** BEGIN Supplied passage **
As a side note, java applications are known to be slow. I never tried to do profiling in java but I guess the performance hit comes mostly from memory allocation management.
Related
In the following piece of code we make a call listType.getDescription() twice:
for (ListType listType: this.listTypeManager.getSelectableListTypes())
{
if (listType.getDescription() != null)
{
children.add(new SelectItem( listType.getId() , listType.getDescription()));
}
}
I would tend to refactor the code to use a single variable:
for (ListType listType: this.listTypeManager.getSelectableListTypes())
{
String description = listType.getDescription();
if (description != null)
{
children.add(new SelectItem(listType.getId() ,description));
}
}
My understanding is the JVM is somehow optimized for the original code and especially nesting calls like children.add(new SelectItem(listType.getId(), listType.getDescription()));.
Comparing the two options, which one is the preferred method and why? That is in terms of memory footprint, performance, readability/ease, and others that don't come to my mind right now.
When does the latter code snippet become more advantageous over the former, that is, is there any (approximate) number of listType.getDescription() calls when using a temp local variable becomes more desirable, as listType.getDescription() always requires some stack operations to store the this object?
I'd nearly always prefer the local variable solution.
Memory footprint
A single local variable costs 4 or 8 bytes. It's a reference and there's no recursion, so let's ignore it.
Performance
If this is a simple getter, the JVM can memoize it itself, so there's no difference. If it's a expensive call which can't be optimized, memoizing manually makes it faster.
Readability
Follow the DRY principle. In your case it hardly matters as the local variable name is character-wise as about as long as the method call, but for anything more complicated, it's readability as you don't have to find the 10 differences between the two expressions. If you know they're the same, so make it clear using the local variable.
Correctness
Imagine your SelectItem does not accept nulls and your program is multithreaded. The value of listType.getDescription() can change in the meantime and you're toasted.
** END Supplied passage **
> Objective: Write what comes next in the thread about storing a getter's result in a local variable, starting after its last sentence. The listing has no connection to the thread about storing a getter's result in a local variable.
** BEGIN Information given **
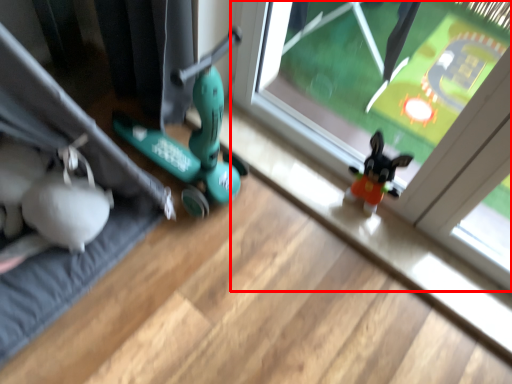
Question: From the image's perspective, what is the correct spatial relationship of window (annotated by the red box) in relation to yoga mat?

Choices:
 (A) above
 (B) below

Answer: (A)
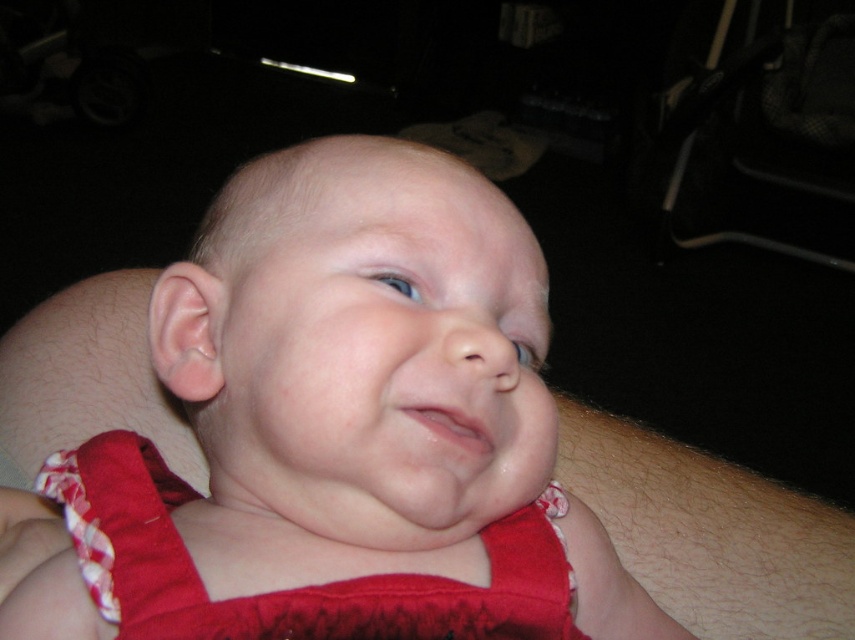
Does red fabric baby at center appear on the left side of red satin dress at center?

No, red fabric baby at center is not to the left of red satin dress at center.

Is red fabric baby at center taller than red satin dress at center?

Correct, red fabric baby at center is much taller as red satin dress at center.

What are the coordinates of `red fabric baby at center` in the screenshot? It's located at (342, 429).

Where is `red fabric baby at center`? The height and width of the screenshot is (640, 855). red fabric baby at center is located at coordinates (342, 429).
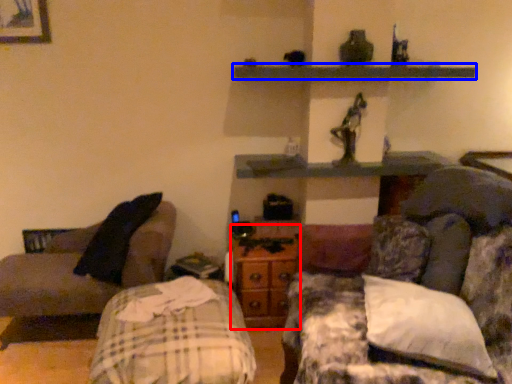
Question: Which of the following is the closest to the observer, dresser (highlighted by a red box) or shelf (highlighted by a blue box)?

Choices:
 (A) dresser
 (B) shelf

Answer: (B)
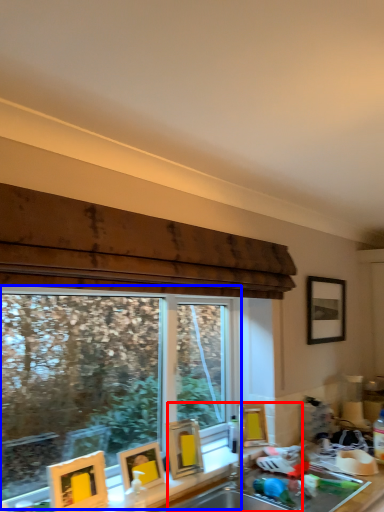
Question: Which of the following is the closest to the observer, sink (highlighted by a red box) or window (highlighted by a blue box)?

Choices:
 (A) sink
 (B) window

Answer: (B)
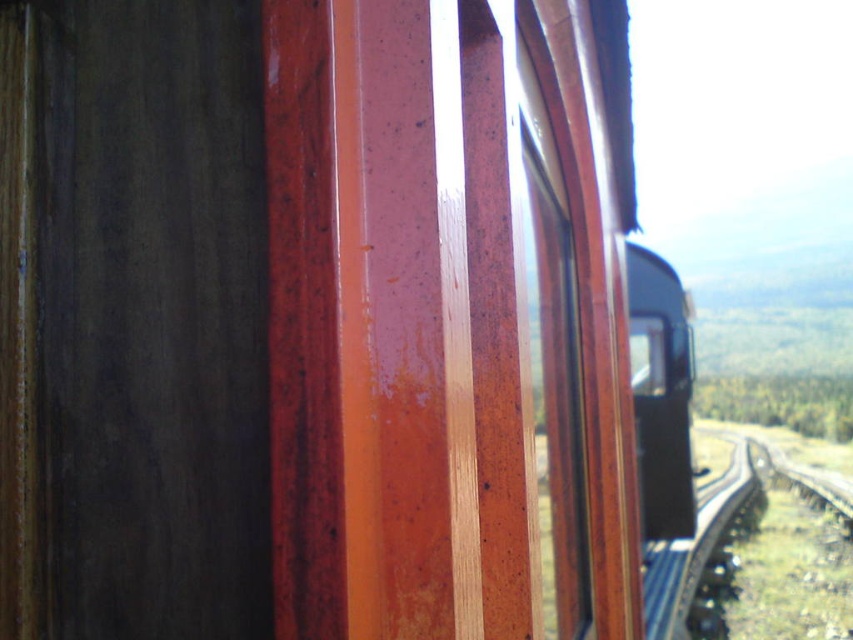
This screenshot has height=640, width=853. I want to click on glossy wood window at upper right, so click(555, 326).

Between glossy wood window at upper right and smooth asphalt train track at right, which one appears on the right side from the viewer's perspective?

Positioned to the right is smooth asphalt train track at right.

Where is `glossy wood window at upper right`? The width and height of the screenshot is (853, 640). glossy wood window at upper right is located at coordinates coord(555,326).

At what (x,y) coordinates should I click in order to perform the action: click on glossy wood window at upper right. Please return your answer as a coordinate pair (x, y). The height and width of the screenshot is (640, 853). Looking at the image, I should click on (555, 326).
** END Information given **
> Response to this exercise:
Debugging
Having a local variable containing an interesting value is an advantage.
The only thing to win by omitting the local variable is saving one line. So I'd do it only in cases when it really doesn't matter:
very short expression
no possible concurrent modification
simple private final getter
I think the way number two is definitely better because it improves readability and maintainability of your code which is the most important thing here. This kind of micro-optimization won't really help you in anything unless you writing an application where every millisecond is important.
I'm not sure either is preferred. What I would prefer is clearly readable code over performant code, especially when that performance gain is negligible. In this case I suspect there's next to no noticeable difference (especially given the JVM's optimisations and code-rewriting capabilities)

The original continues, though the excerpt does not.